Puxar – puxar!”, gritava para o remador da proa, enquanto a baleia abatida arrefecia sua fúria. “Puxar! – mais perto!”, e o bote costeou o flanco do peixe. Quando estava bem em cima da proa, Stubb cravou lentamente sua lança comprida e afiada no peixe, e ali a manteve, revolvendo sempre de novo, cuidadoso, como se estivesse cautelosamente procurando por um relógio de ouro que a baleia tivesse engolido, e que ele temia que se quebrasse antes de conseguir fisgá-lo para fora. Mas aquele relógio de ouro que procurava era a vida mais profunda do peixe. E ele então a atingiu; pois saindo de seu transe para aquela coisa indescritível que se chama “convulsão”, o monstro contorceu-se terrivelmente em seu próprio sangue, envolveu-se num impenetrável, ardente e louco vapor, de tal modo que a embarcação a perigo, retrocedendo de imediato, teve muita dificuldade de sair às cegas daquele crepúsculo frenético para o ar límpido do dia.
Já enfraquecida em sua convulsão, a baleia fez-se mais uma vez presente aos olhos; debatendo-se de um lado para o outro; dilatando e contraindo o espiráculo com espasmos e uma agonizante, seca e crepitante respiração.
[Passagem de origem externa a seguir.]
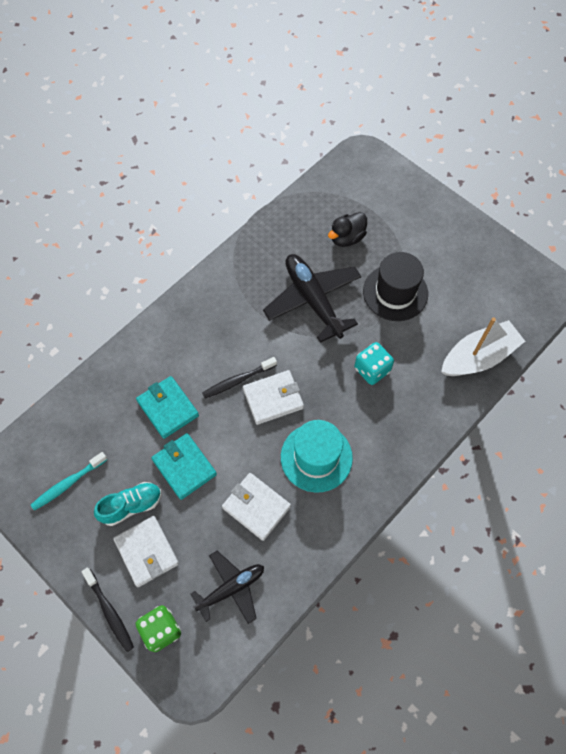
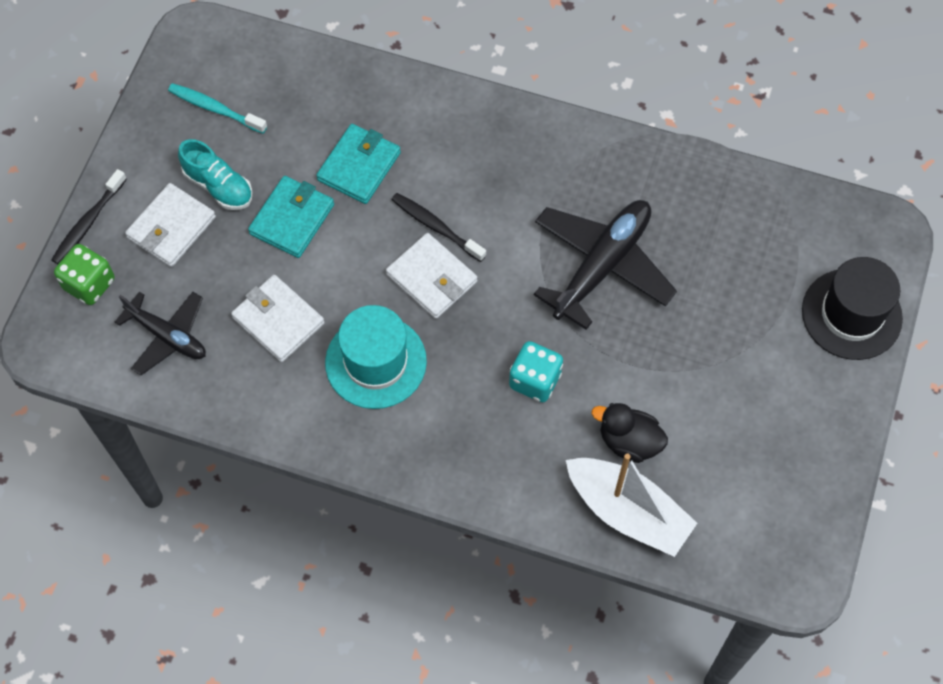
camera: 65 degrees right, 0 degrees up
(256, 507) = (278, 320): white wallet -> white wallet turned 60 degrees counterclockwise
(347, 238) = (727, 268): black duck -> black duck (629, 441)
(395, 292) = (672, 364): black hat -> black hat (851, 314)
Por fim, sopros após sopros de sangue coagulado, como a borra púrpura do vinho tinto, foram lançados ao ar repleto de terror; e caindo, escorreram dos flancos imóveis para o mar. Seu coração havia estourado!
Está morta, senhor Stubb”, disse Tashtego.
Sim; os dois cachimbos se apagaram!”, e tirando-os da boca Stubb espalhou as cinzas mortas sobre a água; e, por um instante, ficou a olhar pensativo para o imenso cadáver que havia feito.